No longer defending DOMA

This week, the Department of Justice announced it would no longer defend part of the “Defense of Marriage Act.

Enacted in 1996, the law limits federal recognition of marriage to one man and one woman (Section 3). The law also exempts individual states from treating same-sex marriages valid in other states as equivalent to marriage (Section 2).

In a Feb. 23 statement, Attorney General Eric Holder said that after careful consideration, President Obama had determined that classifications based on sexual orientation should be more rigorously scrutinized.

Further, “The president has also concluded that Section 3 of DOMA, as applied to legally married same-sex couples, fails to meet that standard and is therefore unconstitutional.”

Based on this finding, the president has directed the DOJ not to defend Section 3 of the statute.

Though numerous lawsuits have been filed challenging the constitutionality of DOMA, the Department of Justice — even under Obama’s administration — has always backed it.

In his statement, Holder referenced two pending lawsuits: “Pedersen v. OPM” and “Windsor v. United States.”

The Pedersen case was filed in November in Connecticut. In the case, the couples involved were legally married in their home states and had applied for programs for which they were otherwise qualified.

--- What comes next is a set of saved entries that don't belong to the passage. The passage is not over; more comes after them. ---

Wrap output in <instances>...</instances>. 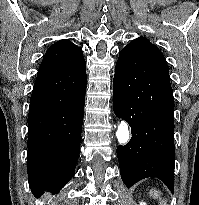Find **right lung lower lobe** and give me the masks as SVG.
Segmentation results:
<instances>
[{
    "label": "right lung lower lobe",
    "instance_id": "98d812e1",
    "mask_svg": "<svg viewBox=\"0 0 199 205\" xmlns=\"http://www.w3.org/2000/svg\"><path fill=\"white\" fill-rule=\"evenodd\" d=\"M86 71L58 90L35 81L28 115V182L34 196L59 192L73 177L80 152Z\"/></svg>",
    "mask_w": 199,
    "mask_h": 205
}]
</instances>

All had been denied program benefits based on DOMA.

In the Windsor case, filed in November in New York, the federal government refused to recognize a couple’s marriage for tax purposes, even though New York recognizes same-sex marriages performed elsewhere.

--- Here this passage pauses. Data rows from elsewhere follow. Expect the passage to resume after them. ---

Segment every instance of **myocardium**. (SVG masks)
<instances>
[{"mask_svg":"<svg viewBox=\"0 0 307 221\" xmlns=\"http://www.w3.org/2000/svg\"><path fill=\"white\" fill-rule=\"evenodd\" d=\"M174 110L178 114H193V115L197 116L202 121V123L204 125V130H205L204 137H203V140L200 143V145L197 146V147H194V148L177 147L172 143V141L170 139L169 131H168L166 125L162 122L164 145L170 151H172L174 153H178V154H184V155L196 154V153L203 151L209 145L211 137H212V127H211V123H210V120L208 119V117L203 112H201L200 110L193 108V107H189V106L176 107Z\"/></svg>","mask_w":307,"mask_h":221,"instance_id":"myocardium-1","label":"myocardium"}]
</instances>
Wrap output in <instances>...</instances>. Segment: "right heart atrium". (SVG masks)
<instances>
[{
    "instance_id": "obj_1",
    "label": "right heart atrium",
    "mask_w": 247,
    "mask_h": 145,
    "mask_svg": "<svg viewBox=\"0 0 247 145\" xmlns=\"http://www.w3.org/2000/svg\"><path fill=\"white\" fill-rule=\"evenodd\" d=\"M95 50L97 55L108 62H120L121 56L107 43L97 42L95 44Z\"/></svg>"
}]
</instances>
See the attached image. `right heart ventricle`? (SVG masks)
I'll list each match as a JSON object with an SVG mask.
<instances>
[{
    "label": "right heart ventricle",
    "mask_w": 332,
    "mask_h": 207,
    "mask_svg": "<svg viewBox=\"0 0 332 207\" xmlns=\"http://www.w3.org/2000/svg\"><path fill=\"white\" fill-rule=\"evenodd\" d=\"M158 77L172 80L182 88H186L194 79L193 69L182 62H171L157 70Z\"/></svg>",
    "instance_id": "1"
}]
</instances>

The Obama administration’s new statement on DOMA is significant for several reasons.

First, it acknowledges that the DOJ has defended DOMA in several challenges: In those cases, it was challenged in jurisdictions that had circuit court precedents that held that singling out people based on sexual orientation was constitutional if there was a rational basis for the law.

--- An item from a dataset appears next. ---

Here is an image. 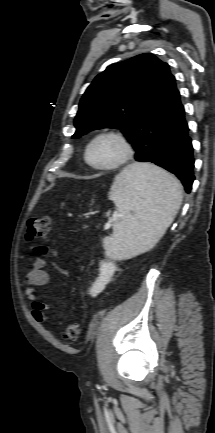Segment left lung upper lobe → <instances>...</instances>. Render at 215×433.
<instances>
[{"instance_id": "1", "label": "left lung upper lobe", "mask_w": 215, "mask_h": 433, "mask_svg": "<svg viewBox=\"0 0 215 433\" xmlns=\"http://www.w3.org/2000/svg\"><path fill=\"white\" fill-rule=\"evenodd\" d=\"M179 97L168 64L153 54L115 63L84 93L72 138L94 129L117 128L133 145L137 161L153 162Z\"/></svg>"}]
</instances>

The cases Holder references are under consideration in the 2nd Circuit, which doesn’t have a precedent on how laws related to sexual orientation should be considered.

For the first time, the DOJ had to consider if laws regarding sexual orientation should be subject to a more permissive or a more rigorous standard of review.

Based on a “documented history of discrimination,” the president determined and Holder concurred that classifications based on sexual orientation should be “subject to a more heightened standard of scrutiny.”

Second, it states that DOJ will continue as a party in the aforementioned cases, but will not defend the constitutionality of Section 3. Holder does, however, state he will invite members of Congress to defend it if they wish.

Finally, Holder said DOJ attorneys will advise courts with pending DOMA litigation that a heightened standard should apply, that Section 3 is unconstitutional and that DOJ will not defend it.

If this determination stands, either the courts or Congress will need to take action to fully overturn it.